The potential role of leptin in the vascular remodeling associated with obesity

Abstract

Extracellular matrix (ECM) participates in the vascular remodeling associated with obesity. We investigated the effects of leptin on the production of ECM components in primary cultured vascular smooth muscle cells (VSMCs) and whether leptin could be a mediator of obesity-induced vascular remodeling. T he effects of leptin (100 ng ml(-1)) on ECM components and superoxide anion production (O(2)(.-)) were evaluated in presence or absence of the antioxidant melatonin (10(-)(3) mmol l(-1)) or the inhibitor of phosphatidylinositol 3'-kinase (PI3K), LY294002 (2 × 10(-)(4) mmol l(-1)) in VSMCs from adult rats in order to explore the role of both oxidative stress and the participation of PI3K/Akt pathway in the effects of leptin.
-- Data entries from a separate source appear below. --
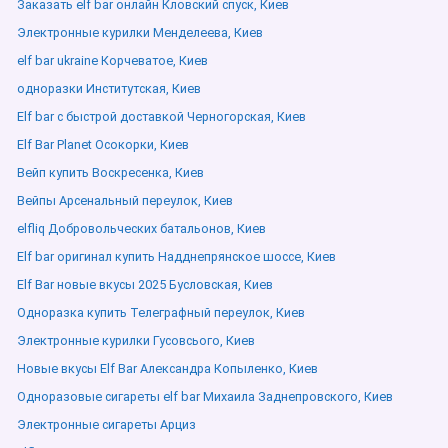
Заказать elf bar онлайн Кловский спуск, Киев
Электронные курилки Менделеева, Киев
elf bar ukraine Корчеватое, Киев
одноразки Институтская, Киев
Elf bar с быстрой доставкой Черногорская, Киев
Elf Bar Planet Осокорки, Киев
Вейп купить Воскресенка, Киев
Вейпы Арсенальный переулок, Киев
elfliq Добровольческих батальонов, Киев
Elf bar оригинал купить Надднепрянское шоссе, Киев
Elf Bar новые вкусы 2025 Бусловская, Киев
Одноразка купить Телеграфный переулок, Киев
Электронные курилки Гусовсього, Киев
Новые вкусы Elf Bar Александра Копыленко, Киев
Одноразовые сигареты elf bar Михаила Заднепровского, Киев
Электронные сигареты Арциз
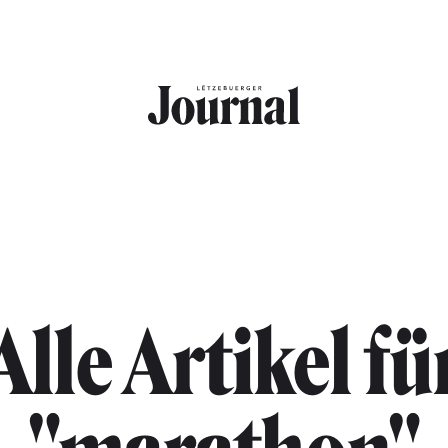
Alle Artikel fü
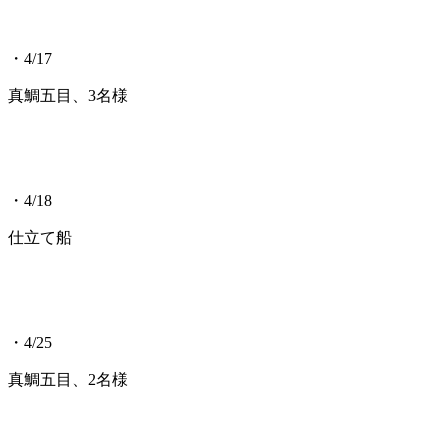
・4/17
真鯛五目、3名様
・4/18
仕立て船
・4/25
真鯛五目、2名様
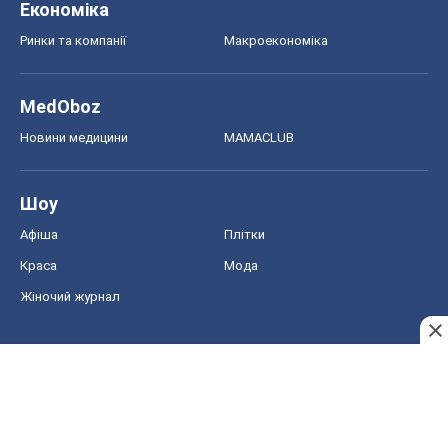
Економіка
Ринки та компанії
Макроекономіка
MedOboz
Новини медицини
MAMACLUB
Шоу
Афіша
Плітки
Краса
Мода
Жіночий журнал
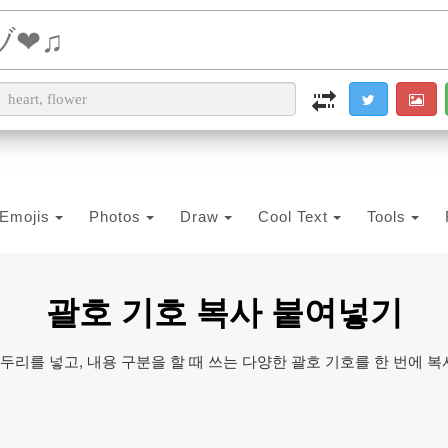
i2PDF
i2IMG
i2OCR
i2TEXT
i2SYMBOL
Emojis
Photos
Draw
Cool Text
Tools
괄호 기호 복사 붙여넣기
두리를 넣고, 내용 구분을 할 때 쓰는 다양한 괄호 기호를 한 번에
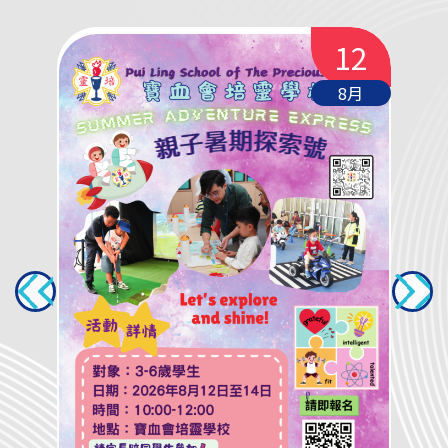
28
12
3月
8月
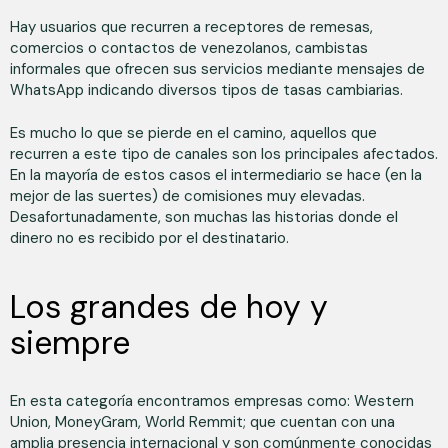
Hay usuarios que recurren a receptores de remesas,
comercios o contactos de venezolanos, cambistas
informales que ofrecen sus servicios mediante mensajes de
WhatsApp indicando diversos tipos de tasas cambiarias.
Es mucho lo que se pierde en el camino, aquellos que
recurren a este tipo de canales son los principales afectados.
En la mayoría de estos casos el intermediario se hace (en la
mejor de las suertes) de comisiones muy elevadas.
Desafortunadamente, son muchas las historias donde el
dinero no es recibido por el destinatario.
Los grandes de hoy y
siempre
En esta categoría encontramos empresas como: Western
Union, MoneyGram, World Remmit; que cuentan con una
amplia presencia internacional y son comúnmente conocidas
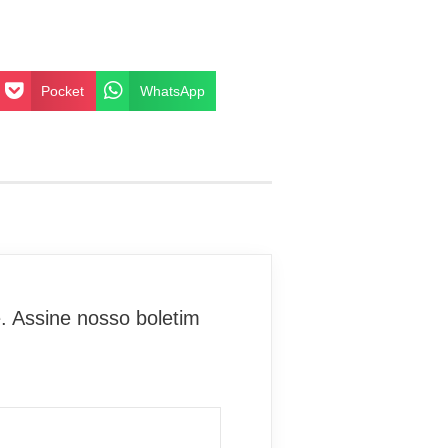
Pocket
WhatsApp
. Assine nosso boletim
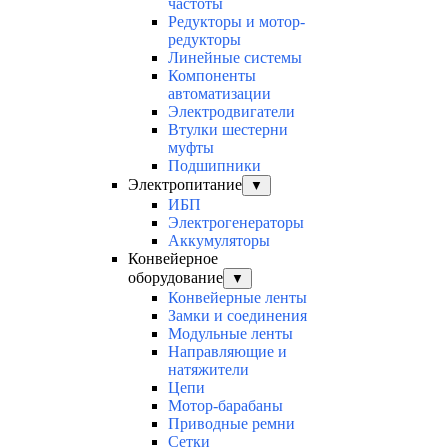
частоты
Редукторы и мотор-
редукторы
Линейные системы
Компоненты
автоматизации
Электродвигатели
Втулки шестерни
муфты
Подшипники
Электропитание
▼
ИБП
Электрогенераторы
Аккумуляторы
Конвейерное
оборудование
▼
Конвейерные ленты
Замки и соединения
Модульные ленты
Направляющие и
натяжители
Цепи
Мотор-барабаны
Приводные ремни
Сетки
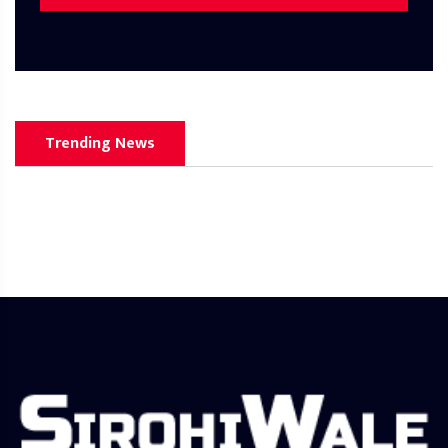
Trending News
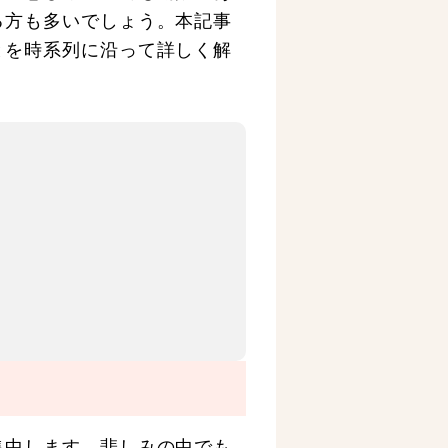
る方も多いでしょう。本記事
とを時系列に沿って詳しく解
集中します。悲しみの中でも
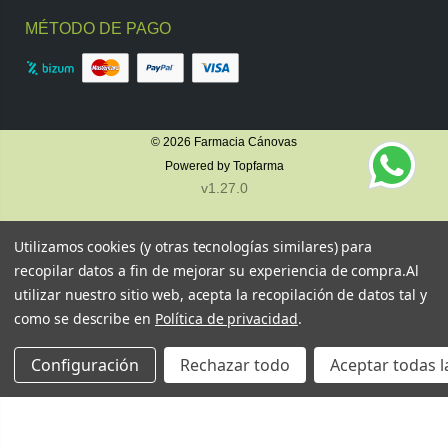
MÉTODO DE PAGO
© 2026
Farmacia Cánovas
Powered by
Topfarma
v1.27.0
Utilizamos cookies (y otras tecnologías similares) para
recopilar datos a fin de mejorar su experiencia de compra.
Al
utilizar nuestro sitio web, acepta la recopilación de datos tal y
como se describe en
Política de privacidad
.
Configuración
Rechazar todo
Aceptar todas l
ECM components and O(2)(.-) were quantified in the aortic media of male Wistar rats fed a high-fat diet (HFD; 33.5% fat), or a standard diet (CT; 3.5% fat) for 6 weeks. In VSMCs, leptin enhanced gene and protein levels of collagen I, fibronectin, transforming growth factor (TGF)-β and connective tissue growth factor (CTGF) but did not change those of collagen III and galectin-3. Leptin also increased O(2)(.-) and Akt phosphorylation in VSMCs. These effects were prevented by the presence of either melatonin or LY294002, except O(2)(.-) production in the case of PI3K inhibition. The increase in body weight in HFD rats was accompanied by aorta thickening due to an increase in media area. The aortic fibrosis observed in HFD rats was associated with high levels of leptin, collagen type I, fibronectin, TGF-β, CTGF, phosphorylated Akt and O(2)(.-). Aortic leptin levels were positively correlated with total collagen, collagen I, TGF-β and CTGF levels. No differences were observed in the levels of collagen III, elastin or galectin-3 between both the groups. Leptin could participate in the vascular remodeling and stiffness associated with obesity by ECM production in VSMCs through the activation of oxidative stress-PI3K/Akt pathway and the production of the profibrotic factors TGF-β and CTGF.